Depuis que l'enseignement public est devenu une éducation de masse, quelques livres validés par les autorités compétentes, suivant une ligne directrice forte, nous apprennent quoi penser. Qui a fait le bien, qui a fait le mal ? Ce que défend la gauche, ce que défend la droite, et en quoi l'extrême gauche serait comme l'extrême droite, indéfendable car extrême.

La radio, puis dans une plus grande mesure la télévision (voire le cinéma, de manière sous-jacente) sont venus renforcer ces manières "historiques" de réfléchir la politique. Cela avait une utilité bien logique : former une population aux raisonnements politiques homogènes et donc aux choix politiques relativement contrôlés et encadrés. On le sait, l'histoire est écrite par les vainqueurs.

Mais avec l'avènement d'Internet comme nouveau moyen de se renseigner mais aussi de renseigner, de nombreuses barrières sont tombées. Aujourd'hui, les gens qui voient bien que l'alternance au pouvoir n'est qu'un leurre (gauche et droite ne représentant que les deux faces d'une même pièce neo-libérale), ne savent plus à quel saint se vouer.

Les extrêmes gauches sont sans arrêt diabolisées à l'aide de mots désuets (URSS, goulag, stakhanovisme) et leurs représentants n'ont que rarement l'occasion aux droits de réponse sur les plateaux télé. L'impression donnée, c'est qu'ils n'existent plus, que les alternatives nouvelles n'existent pas. Qui a déjà entendu des "experts" parler clairement et sans pression de l'intelligentsia journalistique de marxisme, de l'anarchie, de l'écologie radicale (et je ne parle pas des Verts), ou de la décroissance comme systèmes anticapitalistes viables, à la télé, à des heures de grande écoute ?

Les idéologues novateurs sont marginalisés, malgré des idées dignes et porteuse d'un espoir post capitalisme. La vraie gauche politique, vectrice d'idéologies alternatives crédibles, est dans une impasse. Son vocabulaire s'est soit adapté aux injonctions libérales, soit figé dans une époque passée aux problématiques similaires mais différentes, car souvent aggravées.

L'extrême droite, elle est tantôt louée tantôt diabolisée afin de rester haute dans les sondages et dans les coeurs et assurer la pérennité de l'alternance. Le pouvoir a toujours eu besoin du fascisme pour apeurer les masses et se faire passer pour la seule alternative crédible.

Profitant de cette faiblesse des idéologies politiques face à un capitalisme métamorphe et tout puissant qui semble indépassable, face à des alternatives, vues et décrites comme dépassées et qui peinent à convaincre, certains penseurs se sont érigés en briseurs de normes contre la "pensée établie". Avec son slogan "gauche du travail, droite des valeurs", Soral a senti son époque, indéniablement, et a tenté d'en tirer avantage.

-=-=-=-=-

### Exercices proposés
[A] Recopiez le passage de l'extrait sur la politique qui commence par « Les idéologues novateurs » et va jusqu'à « seule alternative crédible. ».
[B] D'après l'extrait sur la politique, quels mots désuets servent à diaboliser les extrêmes gauches ?
Seul l'extrait sur la politique sert de référence.

### Extraits de données
-=-=-=-=-

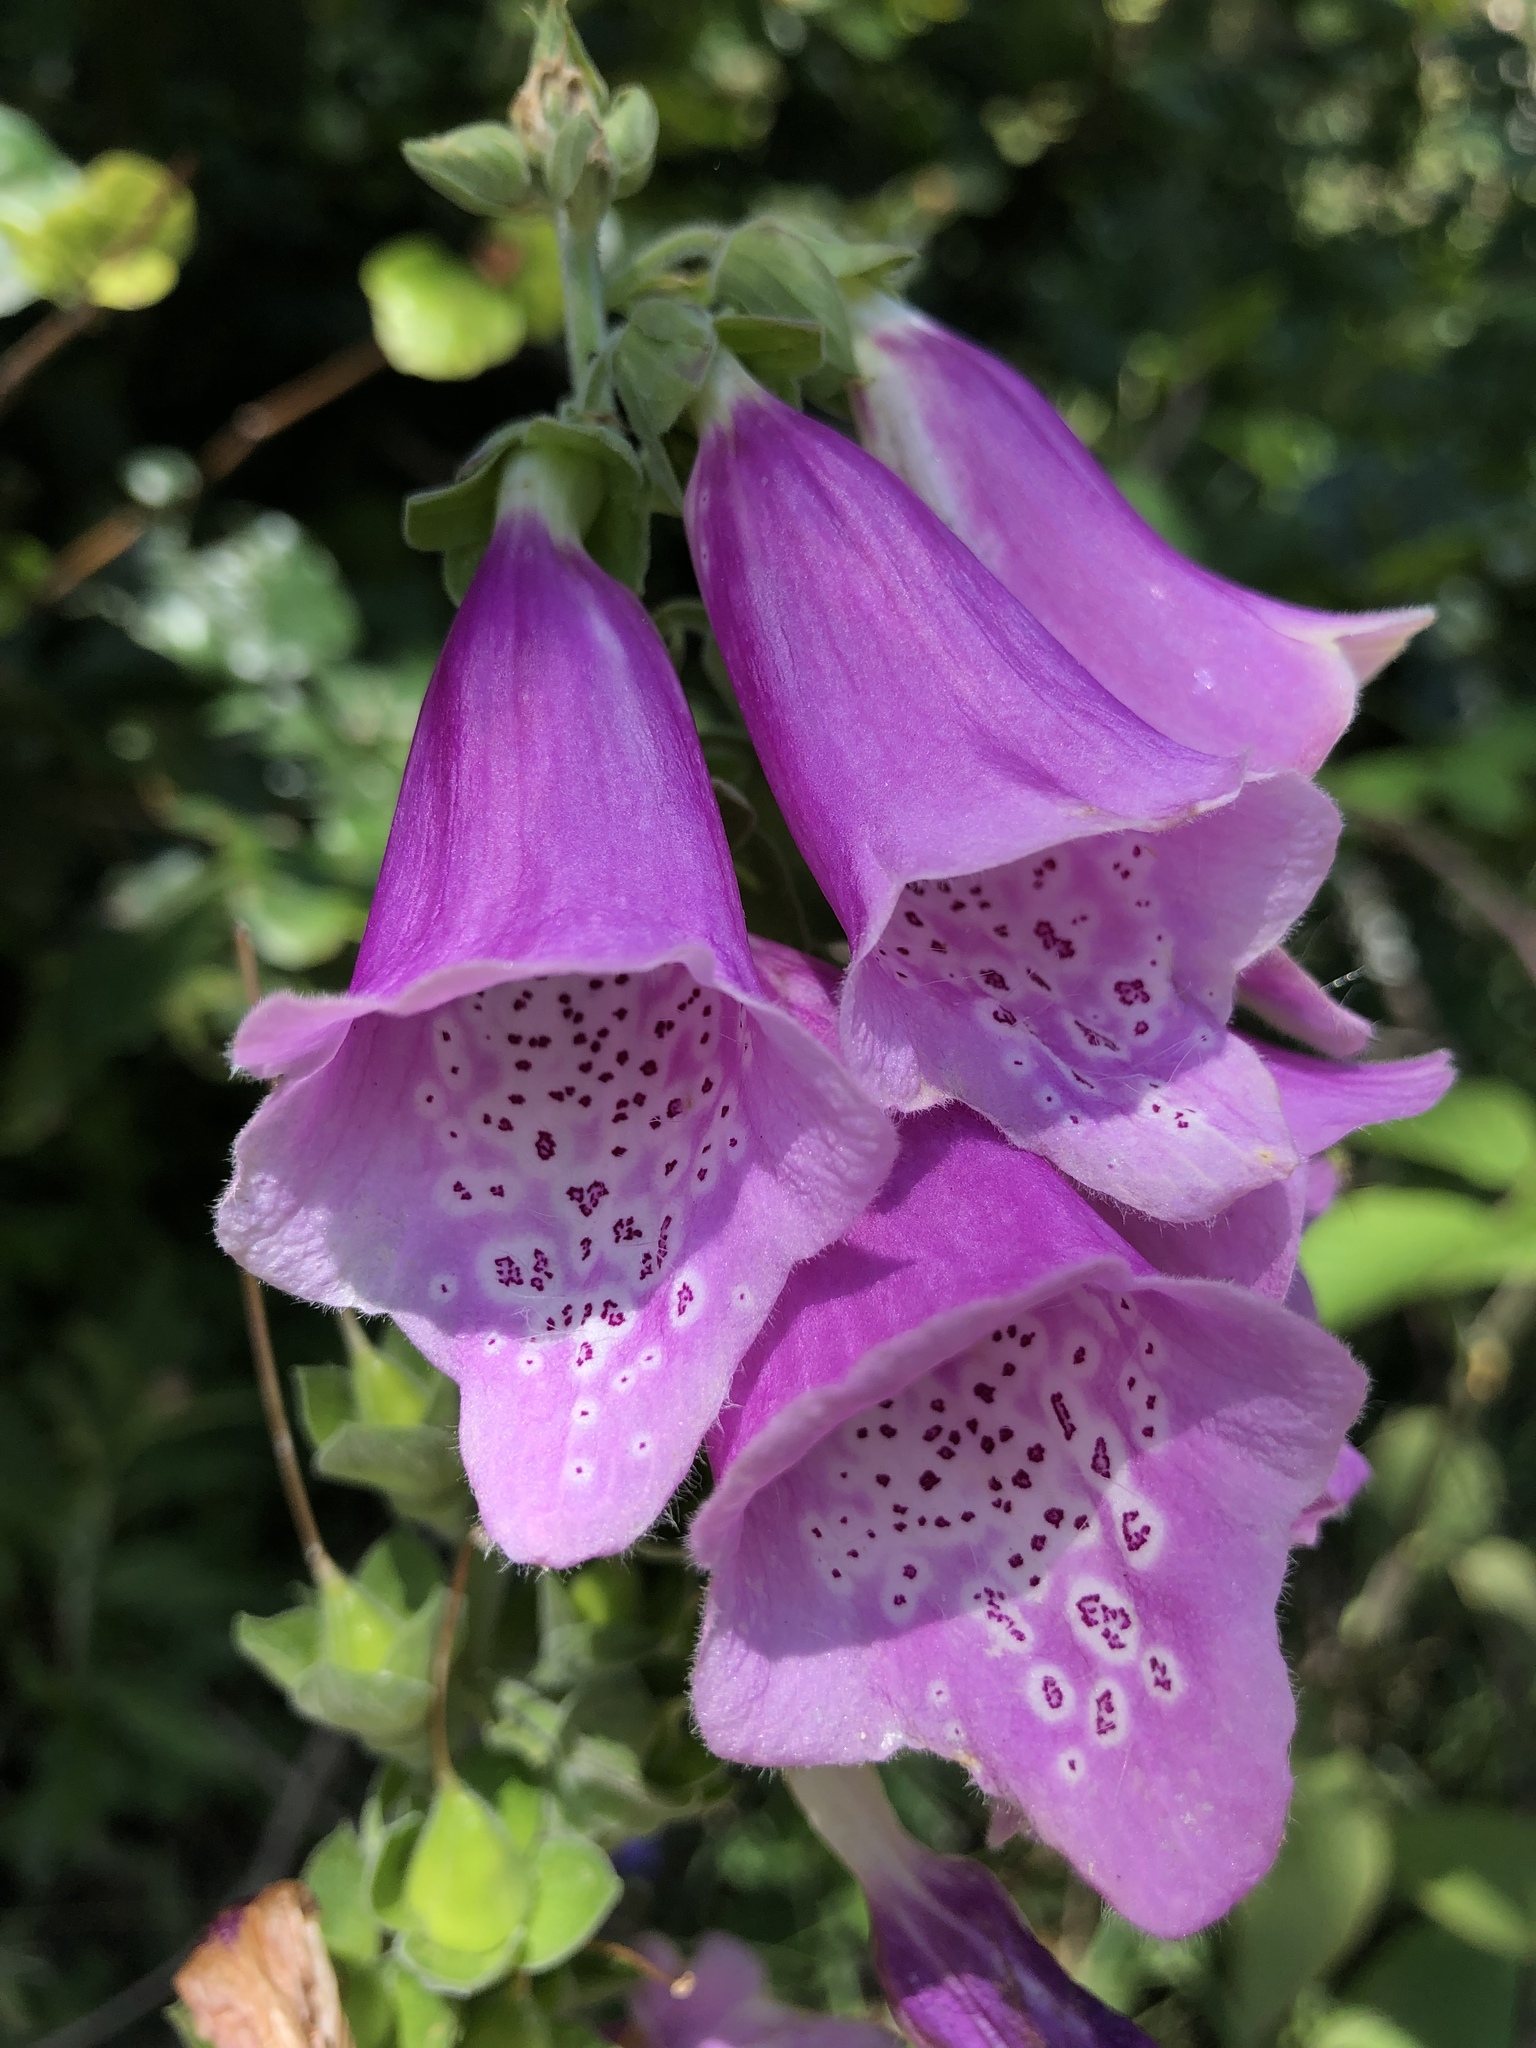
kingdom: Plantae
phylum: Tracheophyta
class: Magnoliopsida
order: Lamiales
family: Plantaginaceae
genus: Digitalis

-=-=-=-=-

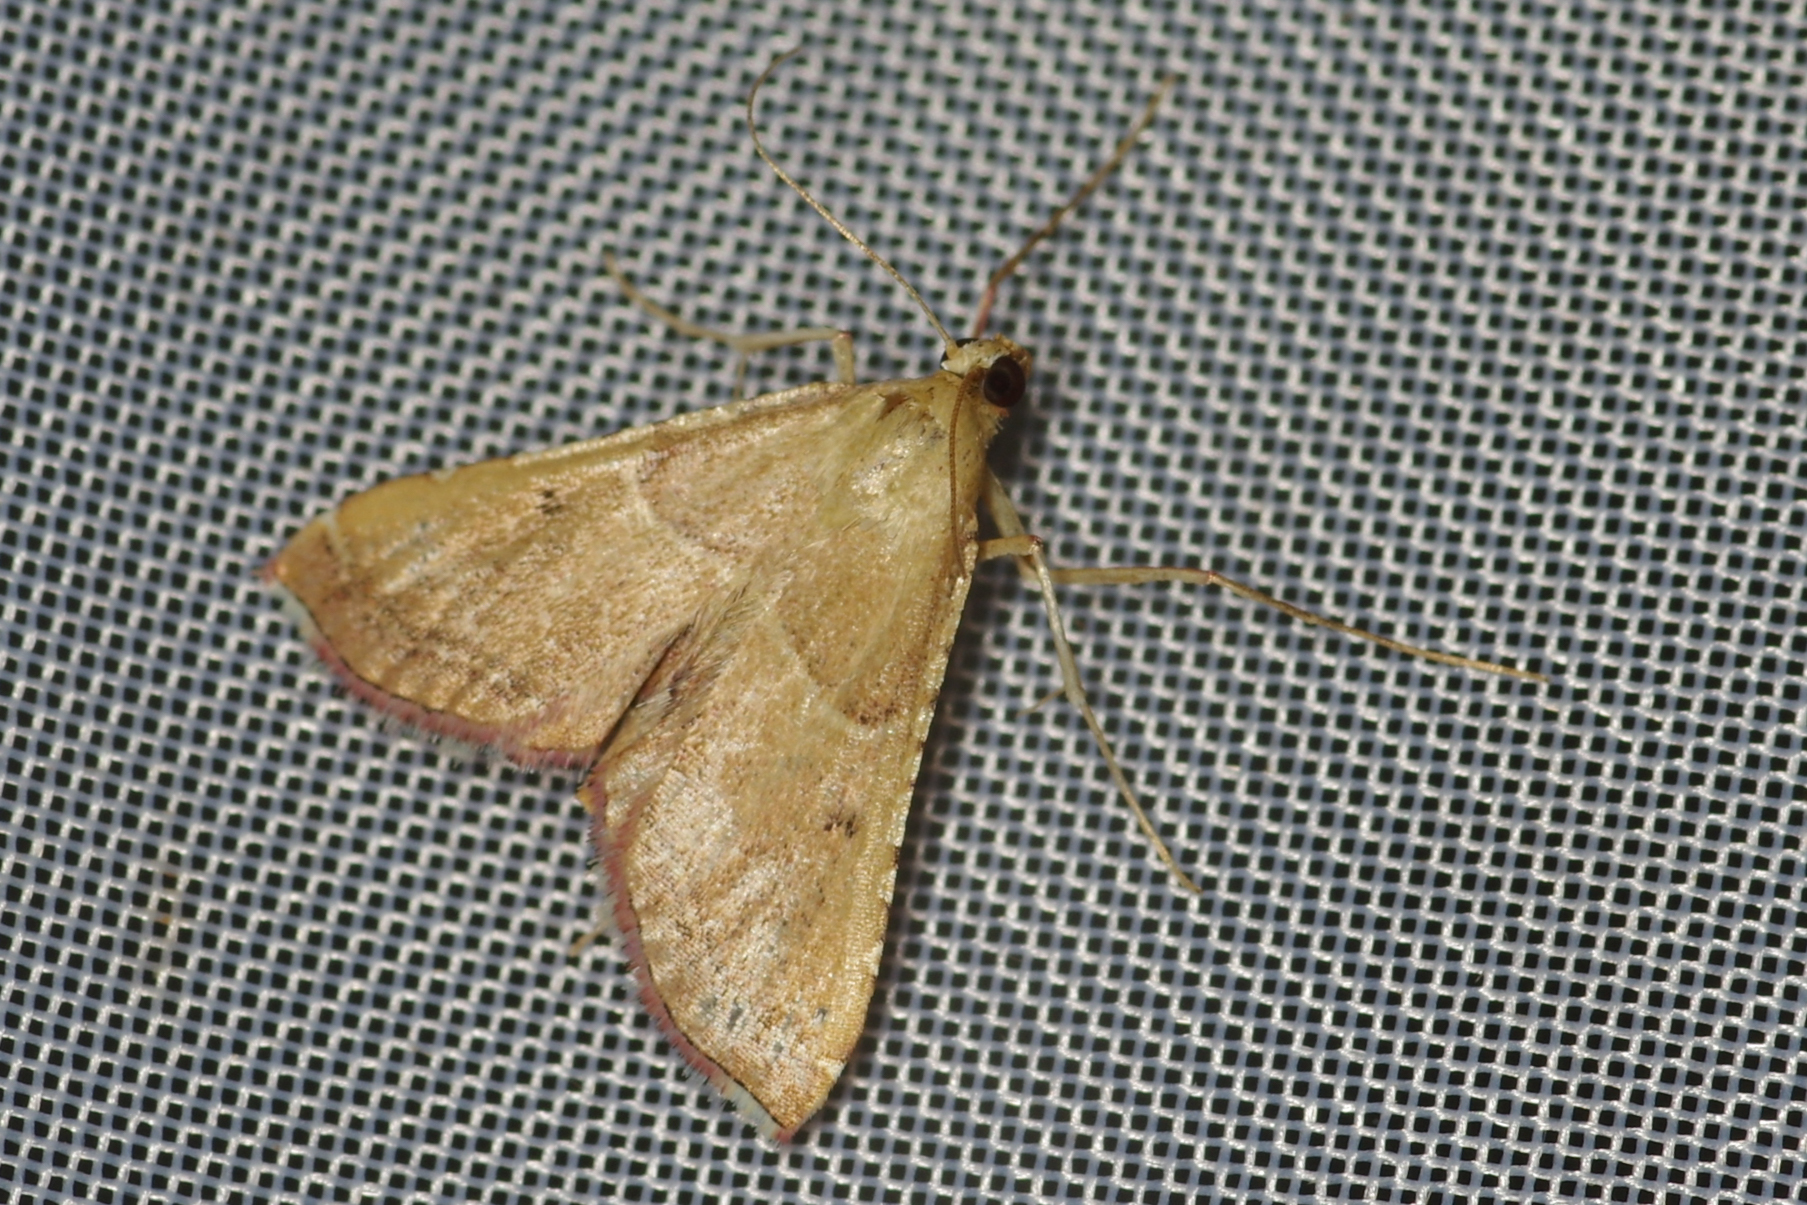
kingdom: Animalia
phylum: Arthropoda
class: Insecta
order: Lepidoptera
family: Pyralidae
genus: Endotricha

-=-=-=-=-

### Corrigé
[A]
Les idéologues novateurs sont marginalisés, malgré des idées dignes et porteuse d'un espoir post capitalisme. La vraie gauche politique, vectrice d'idéologies alternatives crédibles, est dans une impasse. Son vocabulaire s'est soit adapté aux injonctions libérales, soit figé dans une époque passée aux problématiques similaires mais différentes, car souvent aggravées.

L'extrême droite, elle est tantôt louée tantôt diabolisée afin de rester haute dans les sondages et dans les coeurs et assurer la pérennité de l'alternance. Le pouvoir a toujours eu besoin du fascisme pour apeurer les masses et se faire passer pour la seule alternative crédible.

[B] URSS, goulag et stakhanovisme.